Elucidating the role of host factors in henipavirus budding
Open Access
- Author:
- Sabahat Gazal, Fnu
- Graduate Program:
- Pathobiology (PHD)
- Degree:
- Doctor of Philosophy
- Document Type:
- Dissertation
- Date of Defense:
- June 23, 2021
- Committee Members:
- Anthony Schmitt, Chair & Dissertation Advisor
Robert Paulson, Major Field Member
Troy Sutton, Major Field Member
Joyce Jose, Outside Unit & Field Member
Anthony Schmitt, Program Head/Chair - Keywords:
- Henipavirus
ESCRT
angiomotins
Nedd4L
VLPs - Abstract:
- Nipah and Hendra viruses are highly virulent, zoonotic BSL-4 agents that emerged in 1990’s and since then have been responsible for causing hundreds of human fatalities throughout Asia and Australia.

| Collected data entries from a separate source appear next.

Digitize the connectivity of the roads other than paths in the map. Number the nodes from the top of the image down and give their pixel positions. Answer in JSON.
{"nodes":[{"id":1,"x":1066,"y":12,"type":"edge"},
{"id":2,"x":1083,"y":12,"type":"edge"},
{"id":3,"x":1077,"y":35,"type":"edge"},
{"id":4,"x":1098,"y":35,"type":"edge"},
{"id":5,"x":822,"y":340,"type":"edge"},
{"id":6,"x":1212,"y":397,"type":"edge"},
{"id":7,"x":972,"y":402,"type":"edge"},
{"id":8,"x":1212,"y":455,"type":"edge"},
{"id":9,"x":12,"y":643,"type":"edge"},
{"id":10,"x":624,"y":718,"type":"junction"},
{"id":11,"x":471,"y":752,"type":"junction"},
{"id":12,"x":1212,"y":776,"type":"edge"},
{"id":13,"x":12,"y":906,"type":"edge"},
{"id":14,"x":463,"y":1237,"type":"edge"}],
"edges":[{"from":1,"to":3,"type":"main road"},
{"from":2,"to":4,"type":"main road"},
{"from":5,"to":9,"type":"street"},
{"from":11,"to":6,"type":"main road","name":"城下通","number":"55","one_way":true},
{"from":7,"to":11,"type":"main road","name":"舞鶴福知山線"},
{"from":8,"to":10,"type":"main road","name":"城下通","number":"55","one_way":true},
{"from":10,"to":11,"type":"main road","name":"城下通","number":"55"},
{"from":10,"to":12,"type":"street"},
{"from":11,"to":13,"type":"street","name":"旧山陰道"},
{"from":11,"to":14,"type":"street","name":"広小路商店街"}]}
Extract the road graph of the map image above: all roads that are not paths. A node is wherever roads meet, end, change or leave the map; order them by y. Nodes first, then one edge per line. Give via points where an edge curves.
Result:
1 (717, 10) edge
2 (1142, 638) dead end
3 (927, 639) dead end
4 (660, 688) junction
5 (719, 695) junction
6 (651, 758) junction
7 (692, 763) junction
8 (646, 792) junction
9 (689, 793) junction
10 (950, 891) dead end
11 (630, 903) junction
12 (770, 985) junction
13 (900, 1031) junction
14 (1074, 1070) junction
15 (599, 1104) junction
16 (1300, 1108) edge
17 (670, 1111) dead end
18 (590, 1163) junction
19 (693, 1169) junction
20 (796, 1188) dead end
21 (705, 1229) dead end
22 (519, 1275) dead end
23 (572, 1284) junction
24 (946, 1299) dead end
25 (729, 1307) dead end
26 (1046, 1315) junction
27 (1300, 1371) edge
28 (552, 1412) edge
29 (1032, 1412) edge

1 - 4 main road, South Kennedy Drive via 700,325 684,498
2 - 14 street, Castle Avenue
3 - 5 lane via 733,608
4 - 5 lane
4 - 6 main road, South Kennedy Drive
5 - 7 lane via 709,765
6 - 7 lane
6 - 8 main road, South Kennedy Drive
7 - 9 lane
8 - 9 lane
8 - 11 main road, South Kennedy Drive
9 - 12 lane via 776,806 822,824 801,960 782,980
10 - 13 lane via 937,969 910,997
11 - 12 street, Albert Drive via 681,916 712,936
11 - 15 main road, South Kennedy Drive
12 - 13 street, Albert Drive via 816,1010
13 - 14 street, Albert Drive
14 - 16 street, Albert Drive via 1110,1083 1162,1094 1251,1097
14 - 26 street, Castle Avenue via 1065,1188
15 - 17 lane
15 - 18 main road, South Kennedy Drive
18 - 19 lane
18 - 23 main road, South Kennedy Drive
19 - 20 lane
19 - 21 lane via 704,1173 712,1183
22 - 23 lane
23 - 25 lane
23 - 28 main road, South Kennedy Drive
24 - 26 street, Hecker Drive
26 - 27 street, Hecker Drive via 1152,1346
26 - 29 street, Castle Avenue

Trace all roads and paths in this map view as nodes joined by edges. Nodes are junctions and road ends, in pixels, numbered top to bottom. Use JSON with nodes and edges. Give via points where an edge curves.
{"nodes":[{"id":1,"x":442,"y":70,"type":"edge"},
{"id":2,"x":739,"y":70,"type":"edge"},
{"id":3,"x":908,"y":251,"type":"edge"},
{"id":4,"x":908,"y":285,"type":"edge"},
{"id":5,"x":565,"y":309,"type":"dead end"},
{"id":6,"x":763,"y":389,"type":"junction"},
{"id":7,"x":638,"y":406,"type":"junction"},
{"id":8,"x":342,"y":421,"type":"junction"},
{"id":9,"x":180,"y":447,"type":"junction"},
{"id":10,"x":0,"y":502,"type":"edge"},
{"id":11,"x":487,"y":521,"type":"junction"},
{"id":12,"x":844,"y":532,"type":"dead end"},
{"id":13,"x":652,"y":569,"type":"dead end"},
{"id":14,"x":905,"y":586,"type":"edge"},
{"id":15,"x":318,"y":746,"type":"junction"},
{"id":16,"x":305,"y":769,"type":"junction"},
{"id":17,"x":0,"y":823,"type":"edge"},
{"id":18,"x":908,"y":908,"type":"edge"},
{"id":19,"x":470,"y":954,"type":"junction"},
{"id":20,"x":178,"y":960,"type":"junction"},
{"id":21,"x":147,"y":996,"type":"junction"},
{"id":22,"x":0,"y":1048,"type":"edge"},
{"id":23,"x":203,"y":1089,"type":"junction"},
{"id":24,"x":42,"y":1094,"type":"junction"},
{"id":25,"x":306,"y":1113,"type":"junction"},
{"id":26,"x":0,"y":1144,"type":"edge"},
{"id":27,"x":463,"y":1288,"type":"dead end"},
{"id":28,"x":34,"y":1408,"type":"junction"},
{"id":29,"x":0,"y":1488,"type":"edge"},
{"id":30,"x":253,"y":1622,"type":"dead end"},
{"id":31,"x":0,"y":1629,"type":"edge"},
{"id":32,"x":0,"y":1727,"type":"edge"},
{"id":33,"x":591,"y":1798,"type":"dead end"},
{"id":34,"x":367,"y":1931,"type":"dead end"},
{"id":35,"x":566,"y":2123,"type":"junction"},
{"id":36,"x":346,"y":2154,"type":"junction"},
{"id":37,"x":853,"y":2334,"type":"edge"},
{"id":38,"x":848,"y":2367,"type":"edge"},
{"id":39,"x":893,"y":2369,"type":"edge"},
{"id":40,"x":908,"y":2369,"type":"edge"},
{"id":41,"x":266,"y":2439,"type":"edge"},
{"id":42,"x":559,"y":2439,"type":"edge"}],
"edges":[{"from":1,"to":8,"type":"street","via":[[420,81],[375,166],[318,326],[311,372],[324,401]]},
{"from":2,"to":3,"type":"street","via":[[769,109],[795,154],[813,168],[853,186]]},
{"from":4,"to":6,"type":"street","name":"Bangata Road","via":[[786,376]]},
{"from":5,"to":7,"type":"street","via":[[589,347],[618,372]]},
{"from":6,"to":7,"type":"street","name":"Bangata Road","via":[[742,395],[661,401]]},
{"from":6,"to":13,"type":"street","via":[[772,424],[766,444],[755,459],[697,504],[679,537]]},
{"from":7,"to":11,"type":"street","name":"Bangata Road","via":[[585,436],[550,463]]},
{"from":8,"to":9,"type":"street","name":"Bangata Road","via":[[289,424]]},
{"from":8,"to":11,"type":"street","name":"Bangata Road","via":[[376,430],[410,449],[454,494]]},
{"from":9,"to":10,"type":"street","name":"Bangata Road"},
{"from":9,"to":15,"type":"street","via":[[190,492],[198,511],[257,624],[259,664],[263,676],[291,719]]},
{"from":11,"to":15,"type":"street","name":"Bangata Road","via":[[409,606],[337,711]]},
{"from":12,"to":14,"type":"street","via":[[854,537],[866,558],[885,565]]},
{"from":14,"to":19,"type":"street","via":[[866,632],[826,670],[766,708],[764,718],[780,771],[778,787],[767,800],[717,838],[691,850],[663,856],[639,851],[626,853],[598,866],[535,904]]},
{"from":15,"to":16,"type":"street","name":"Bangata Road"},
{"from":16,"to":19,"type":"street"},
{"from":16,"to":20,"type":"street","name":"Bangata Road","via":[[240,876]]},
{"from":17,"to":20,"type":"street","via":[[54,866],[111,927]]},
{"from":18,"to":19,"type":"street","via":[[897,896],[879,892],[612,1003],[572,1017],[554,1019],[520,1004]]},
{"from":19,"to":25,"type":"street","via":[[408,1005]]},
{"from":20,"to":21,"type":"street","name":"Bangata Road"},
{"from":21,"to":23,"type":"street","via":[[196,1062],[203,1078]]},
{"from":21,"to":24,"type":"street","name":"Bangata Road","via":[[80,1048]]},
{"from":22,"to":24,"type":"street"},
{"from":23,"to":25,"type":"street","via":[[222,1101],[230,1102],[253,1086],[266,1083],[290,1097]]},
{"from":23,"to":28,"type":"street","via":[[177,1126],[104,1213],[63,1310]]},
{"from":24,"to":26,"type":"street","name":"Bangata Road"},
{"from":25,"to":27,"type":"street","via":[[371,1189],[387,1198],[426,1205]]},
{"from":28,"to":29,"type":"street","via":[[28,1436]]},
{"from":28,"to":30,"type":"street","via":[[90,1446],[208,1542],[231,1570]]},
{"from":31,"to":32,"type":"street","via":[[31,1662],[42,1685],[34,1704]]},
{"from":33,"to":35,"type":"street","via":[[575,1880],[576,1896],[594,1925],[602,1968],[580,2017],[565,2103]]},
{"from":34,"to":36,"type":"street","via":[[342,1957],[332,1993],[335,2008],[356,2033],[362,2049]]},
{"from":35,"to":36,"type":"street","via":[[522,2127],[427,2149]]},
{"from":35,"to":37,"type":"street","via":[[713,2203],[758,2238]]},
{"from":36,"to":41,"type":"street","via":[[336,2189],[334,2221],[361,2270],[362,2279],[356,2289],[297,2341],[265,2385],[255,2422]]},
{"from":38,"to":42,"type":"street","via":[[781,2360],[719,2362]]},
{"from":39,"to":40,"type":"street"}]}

Henipaviruses belong to family Paramyxoviridae and have been found to depend on ESCRT machinery to facilitate live virus budding. However, previous studies have shown that henipavirus M VLP budding is ESCRT independent. In this study, we showed that henipavirus F VLP budding is ESCRT dependent and ubiquitin dependent. We further showed the Nedd4 family ubiquitin ligase, Nedd4L enhances henipavirus F VLP budding and that ablation of ubiquitin ligase activity of Nedd4L inhibits F VLP budding. These findings provide first indication that in case of henipaviruses, Nedd4L is recruited by a viral transmembrane glycoprotein to facilitate budding in an ESCRT dependent manner. For some paramyxoviruses like PIV5 and mumps virus (that lack any of the conventional late domains), a host protein named angiomotin like 1 (AmotL1) has been found to play an important role in budding by acting as a bridge between the viral M protein and Nedd4 family ubiquitin ligases. Since henipaviruses also lack any of the well characterized late domains and as we found henipavirus F VLP budding to be ESCRT and ubiquitin dependent, the study further aimed to determine the role of angiomotins in henipavirus F VLP budding. Angiomotin family of proteins include angiomotin (Amot) and angiomotin like proteins 1 and 2 viz. AmotL1 and AmotL2. Using CRISPR/ Cas9 mediated knockout of Amot or AmotL1, we showed that knockout of angiomotins inhibit henipavirus F VLP budding but had no significant effect on M VLP budding. Double knockout of Amot and AmotL1 resulted in near complete inhibition of F VLP budding. Angiomotins have PPXY domains through which they interact with Nedd4 family ubiquitin ligases. Here we have shown that the PPXY domains of AmotL1 play an important role in Hendra virus F VLP budding as the overexpression of mutant AmotL1 lacking LPTY and PPXY sequences lead to inhibition of Hendra virus F VLP budding. Co-localization studies showed that GFP fused to cytoplasmic tail of Hendra virus F co-localizes with AmotL1 and also Nedd4L. We propose that henipavirus F proteins instead of directly harboring PPXY sequences, bind to PPXY containing angiomotins and thereby recruit Nedd4L and thus ESCRT in a way similar to that observed with viruses harboring a PPXY late domain.